De gauche à droite : Les dessinateurs Loïc Faujour et Coco, l'actrice Lucie Lucas et Allain Bougrain Dubourg, président de la LPO - Crédit : LPO France

La journée a commencé à la station LPO de l'Île-Grande, où Allain Bougrain Dubourg, président de la l’association, a retracé l'histoire d'un engagement collectif né bien avant la loi elle-même. Au commencement, il y a le Macareux moine, chassé jusqu'à sa quasi-disparition sur l'île Rouzic au début du XXe siècle. « L'observer, c'est déjà l'aimer. L'aimer, c'est pouvoir le protéger », a rappelé Allain Bougrain Dubourg à propos de l’oiseau emblème de la LPO. Il a également tenu à saluer, un par un, les salariés, bénévoles et volontaires de la Station et de son centre de soins, exprimant « toute [sa] gratitude envers ces femmes et ces hommes passionnés, engagés, infatigables qui tiennent jour après jour au service de la faune sauvage en détresse ».

Des pionniers à la concertation d'aujourd'hui

Pascal Provost, conservateur de la Réserve, a replacé l’archipel dans une histoire plus longue, celle d'un « jeu de rencontres » entre pionniers - Albert Chappellier et Louis Magaud d'Aubusson, cofondateurs de la LPO en 1912, mais aussi l'académicien Charles Le Goffic ou le peintre Maurice Denis, tous attachés à ce territoire avant même que la loi ne vienne consacrer sa protection. Il est surtout revenu sur l'extension de la Réserve en 2023, fruit d'une décennie de concertation associant 50 structures. « On a réussi à se faire comprendre, à se faire confiance, c'est absolument essentiel », a-t-il souligné avant de conclure : « Demain, le destin des Sept-Îles appartient à tout le monde ».

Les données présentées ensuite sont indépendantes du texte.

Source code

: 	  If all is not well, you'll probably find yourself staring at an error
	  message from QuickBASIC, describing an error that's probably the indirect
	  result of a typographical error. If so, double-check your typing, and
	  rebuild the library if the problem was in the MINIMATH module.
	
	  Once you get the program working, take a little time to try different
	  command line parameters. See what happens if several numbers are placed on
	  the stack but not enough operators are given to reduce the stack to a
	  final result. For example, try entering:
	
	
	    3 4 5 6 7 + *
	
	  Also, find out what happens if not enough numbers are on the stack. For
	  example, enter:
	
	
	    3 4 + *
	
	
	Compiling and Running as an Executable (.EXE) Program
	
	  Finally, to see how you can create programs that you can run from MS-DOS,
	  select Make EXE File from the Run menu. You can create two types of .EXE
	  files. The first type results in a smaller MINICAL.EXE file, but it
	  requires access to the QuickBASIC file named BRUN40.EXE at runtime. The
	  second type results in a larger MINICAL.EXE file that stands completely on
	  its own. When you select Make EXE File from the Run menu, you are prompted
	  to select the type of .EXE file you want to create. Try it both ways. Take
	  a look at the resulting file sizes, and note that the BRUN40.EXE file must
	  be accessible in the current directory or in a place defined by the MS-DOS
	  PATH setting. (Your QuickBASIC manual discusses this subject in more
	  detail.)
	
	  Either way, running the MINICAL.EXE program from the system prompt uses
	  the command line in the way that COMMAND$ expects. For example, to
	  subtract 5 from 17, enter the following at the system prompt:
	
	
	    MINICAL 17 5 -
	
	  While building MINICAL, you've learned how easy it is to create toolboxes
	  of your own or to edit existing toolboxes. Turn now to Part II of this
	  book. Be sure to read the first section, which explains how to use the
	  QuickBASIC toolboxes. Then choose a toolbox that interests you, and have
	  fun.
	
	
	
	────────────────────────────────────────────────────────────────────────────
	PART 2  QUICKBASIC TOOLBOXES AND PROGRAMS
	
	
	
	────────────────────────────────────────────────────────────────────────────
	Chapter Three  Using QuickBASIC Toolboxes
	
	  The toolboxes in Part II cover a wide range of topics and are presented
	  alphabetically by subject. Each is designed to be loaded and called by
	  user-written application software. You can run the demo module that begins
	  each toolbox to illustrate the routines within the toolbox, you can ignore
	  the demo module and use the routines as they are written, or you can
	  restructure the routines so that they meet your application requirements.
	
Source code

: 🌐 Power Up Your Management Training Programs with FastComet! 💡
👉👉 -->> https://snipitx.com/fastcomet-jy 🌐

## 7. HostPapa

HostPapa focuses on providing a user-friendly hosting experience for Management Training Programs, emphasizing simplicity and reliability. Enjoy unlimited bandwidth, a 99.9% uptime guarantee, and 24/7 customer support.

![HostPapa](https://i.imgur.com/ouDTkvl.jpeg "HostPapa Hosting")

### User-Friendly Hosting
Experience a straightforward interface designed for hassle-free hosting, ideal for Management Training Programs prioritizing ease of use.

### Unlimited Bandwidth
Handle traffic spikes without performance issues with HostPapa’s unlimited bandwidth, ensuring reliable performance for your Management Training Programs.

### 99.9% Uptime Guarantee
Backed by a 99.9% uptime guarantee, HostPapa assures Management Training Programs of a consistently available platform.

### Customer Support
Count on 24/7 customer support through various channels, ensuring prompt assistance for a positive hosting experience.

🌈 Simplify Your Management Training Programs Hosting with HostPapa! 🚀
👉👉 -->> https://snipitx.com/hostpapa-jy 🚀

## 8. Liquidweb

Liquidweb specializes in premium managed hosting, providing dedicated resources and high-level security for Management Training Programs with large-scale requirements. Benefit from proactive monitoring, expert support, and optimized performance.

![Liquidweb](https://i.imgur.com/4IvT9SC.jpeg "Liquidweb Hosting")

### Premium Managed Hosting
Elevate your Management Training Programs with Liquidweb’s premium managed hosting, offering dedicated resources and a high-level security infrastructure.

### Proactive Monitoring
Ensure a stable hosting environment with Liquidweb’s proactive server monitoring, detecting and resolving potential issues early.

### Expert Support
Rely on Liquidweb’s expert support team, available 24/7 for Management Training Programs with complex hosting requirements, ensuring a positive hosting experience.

Le Macareux moine, muse d'un jour

C'est dans cet esprit qu'a été inaugurée l'exposition « Des macareux par milliers », réunissant les dessins d'une quarantaine de personnalités du monde culturel et artistique invitées à représenter le Macareux moine. Coco, Lucie Lucas et Loïc Faujour, parmi les artistes contributeurs, ont fait le déplacement pour ce double anniversaire, prêtant leur notoriété pour passer ce message : il est encore temps d'agir pour la biodiversité.

Cap sur Rouzic

L'après-midi, cap sur le large. Direction l'île Rouzic et ses quelque 15 000 couples de Fous de Bassan, la plus importante colonie française. La mer a été généreuse ce jour-là : une dizaine de Macareux moines ont été observés, aux côtés de phoques gris, de Pingouins torda et de Guillemots de troïl, offrant aux participants un petit aperçu de la richesse préservée au sein de la Réserve en matière de biodiversité.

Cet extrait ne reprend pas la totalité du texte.